> [WORK TO COMPLETE] Copying exactly, give the lines in the material below from the one with "Inyaroo dardaarana" to the one with "Kolka laba is diiddani", ends included, and nothing besides.

> [MATERIAL FOR THIS EXERCISE]
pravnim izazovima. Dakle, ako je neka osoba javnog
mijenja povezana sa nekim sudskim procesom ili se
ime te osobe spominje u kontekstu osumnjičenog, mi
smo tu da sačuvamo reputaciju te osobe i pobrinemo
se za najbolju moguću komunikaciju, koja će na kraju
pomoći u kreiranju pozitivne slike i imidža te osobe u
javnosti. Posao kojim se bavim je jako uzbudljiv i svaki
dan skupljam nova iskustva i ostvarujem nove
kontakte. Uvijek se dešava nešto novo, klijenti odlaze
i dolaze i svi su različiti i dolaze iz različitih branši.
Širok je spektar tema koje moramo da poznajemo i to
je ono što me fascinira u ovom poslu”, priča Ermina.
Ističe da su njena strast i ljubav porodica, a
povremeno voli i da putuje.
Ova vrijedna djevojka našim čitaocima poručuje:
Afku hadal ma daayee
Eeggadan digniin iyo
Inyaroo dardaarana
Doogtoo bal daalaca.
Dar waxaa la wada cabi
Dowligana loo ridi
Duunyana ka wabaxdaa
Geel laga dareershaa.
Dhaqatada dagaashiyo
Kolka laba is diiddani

--

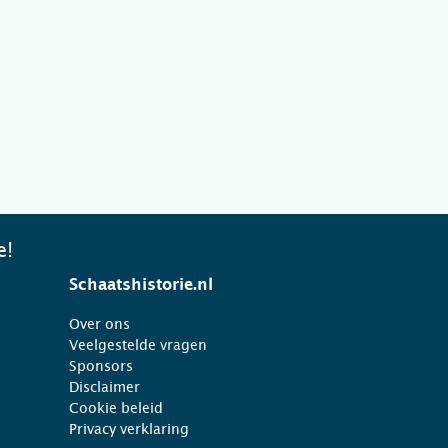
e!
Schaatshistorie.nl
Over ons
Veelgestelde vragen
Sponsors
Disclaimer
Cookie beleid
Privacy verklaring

...

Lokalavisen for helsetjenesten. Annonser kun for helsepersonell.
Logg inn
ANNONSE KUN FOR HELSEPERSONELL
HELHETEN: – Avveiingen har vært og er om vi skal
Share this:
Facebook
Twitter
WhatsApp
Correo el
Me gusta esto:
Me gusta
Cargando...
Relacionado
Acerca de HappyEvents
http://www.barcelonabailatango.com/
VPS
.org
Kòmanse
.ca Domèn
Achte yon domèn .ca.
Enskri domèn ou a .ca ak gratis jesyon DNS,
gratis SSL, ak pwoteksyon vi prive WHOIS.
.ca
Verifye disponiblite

> [ANSWER]
Inyaroo dardaarana
Doogtoo bal daalaca.
Dar waxaa la wada cabi
Dowligana loo ridi
Duunyana ka wabaxdaa
Geel laga dareershaa.
Dhaqatada dagaashiyo
Kolka laba is diiddani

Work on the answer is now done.